Mais vrai, j’ai trop pleuré. Les aubes sont navrantes,
Toute lune est atroce et tout soleil amer.
L’âcre amour m’a gonflé de torpeurs enivrantes.
Oh ! que ma quille éclate ! Oh ! que j’aille à la mer !

Si je désire une eau d’Europe, c’est la flache,
Noire et froide, où, vers le crépuscule embaumé,
Un enfant accroupi, plein de tristesse, lâche
Un bateau frêle, comme un papillon de mai[1].

Et cela fut, en vérité, prophétique des désirs constants de l’autre Rimbaud, qui même avant ses souffrances, avant ses échecs, en pleine fièvre de vie et d’action, entrevoyait, comme but seul désirable, le repos.

§

Toute l’œuvre de Rimbaud, très heurtée, est loin d’avoir la beauté de forme et l’envergure des fragments précités.
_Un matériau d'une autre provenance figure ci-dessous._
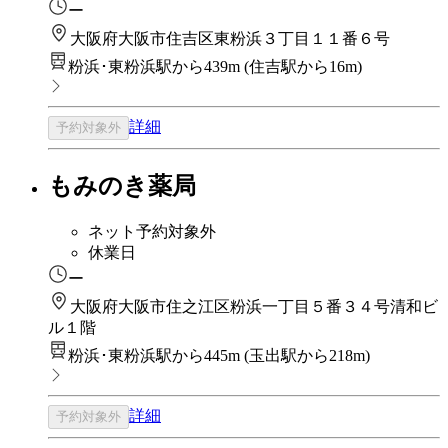
ー
大阪府大阪市住吉区東粉浜３丁目１１番６号
粉浜･東粉浜駅から439m
(
住吉駅から16m
)
詳細
予約対象外
もみのき薬局
ネット予約対象外
休業日
ー
大阪府大阪市住之江区粉浜一丁目５番３４号清和ビ
ル１階
粉浜･東粉浜駅から445m
(
玉出駅から218m
)
詳細
予約対象外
Mais, même en ses ombres les plus déconcertantes, elle échappe, pour des raisons que nous allons dire, à la critique agressive : c’est que, à l’exception de Une saison en enfer, cette œuvre n’était pas destinée à une publicité immédiate. Il est certain que l’auteur ne fut pour rien dans l’impression des Illuminations et des Poésies. Peut-être même les eût-il gardées toujours inédites[2].

Ces conditions d’intimité, de réserve, n’enlèvent rien à la valeur formelle de cette littérature. Elles présentent au contraire ce singulier avantage de permettre l’admiration en jugulant d’avance tout reproche. C’est un réseau maillé sur chair, à travers quoi passeraient les caresses, mais qui défendrait des injures. Le grief capital porterait, en effet, sur l’individualisme outrancier, sur l’obscurité opiniâtre de la plupart de ces proses. Telle par exemple :

MYSTIQUE

Sur la pente du talus, les anges tournent leurs robes de laine, dans les herbages d’acier et d’émeraude.

  1. Bateau ivre, Œuvres, p. 96.
  2. Le manuscrit des Poésies, retrouvé par Ch. de Sivry, fut remis par Verlaine à la Vogue, et publié sous l’autorité de M. Gustave Kahn (note de M. Paterne Berrichon, in : J.-A. Rimbaud, Œuvres, p. 116).